• **TASK OBJECTIVE**:
At the line containing "index pip: (162, 146)", begin an exact copy, and continue through the last line of the entries below. Leave out any pictures.

• **INPUT**:
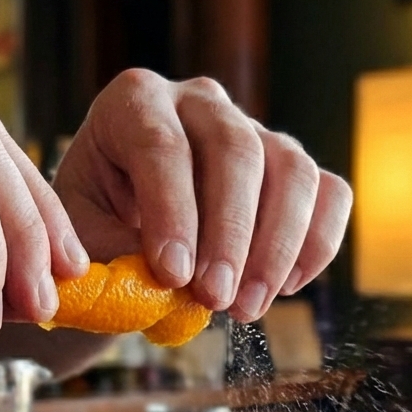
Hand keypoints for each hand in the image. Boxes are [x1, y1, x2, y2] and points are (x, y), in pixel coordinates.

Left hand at [54, 69, 352, 322]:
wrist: (118, 223)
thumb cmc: (95, 225)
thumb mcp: (82, 237)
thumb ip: (113, 255)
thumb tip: (162, 288)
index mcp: (135, 104)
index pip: (162, 146)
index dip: (173, 213)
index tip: (173, 277)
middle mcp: (200, 103)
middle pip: (236, 150)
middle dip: (229, 235)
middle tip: (215, 300)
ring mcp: (254, 130)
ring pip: (292, 170)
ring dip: (277, 247)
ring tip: (246, 308)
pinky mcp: (290, 168)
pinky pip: (329, 194)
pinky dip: (316, 244)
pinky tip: (283, 289)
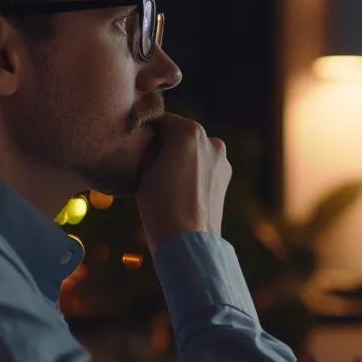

• **RESULT OF THE TASK**:
index pip: (162, 146)
index dip: (173, 213)
index tip: (173, 277)
middle mcp: (200, 103)
middle pip: (236, 150)
middle dip: (229, 235)
middle tip: (215, 300)
ring mcp: (254, 130)
ring pip: (292, 170)
ring dip: (277, 247)
ring tip: (246, 308)
pinky mcp: (290, 168)
pinky pip: (329, 194)
pinky dip: (316, 244)
pinky tip: (283, 289)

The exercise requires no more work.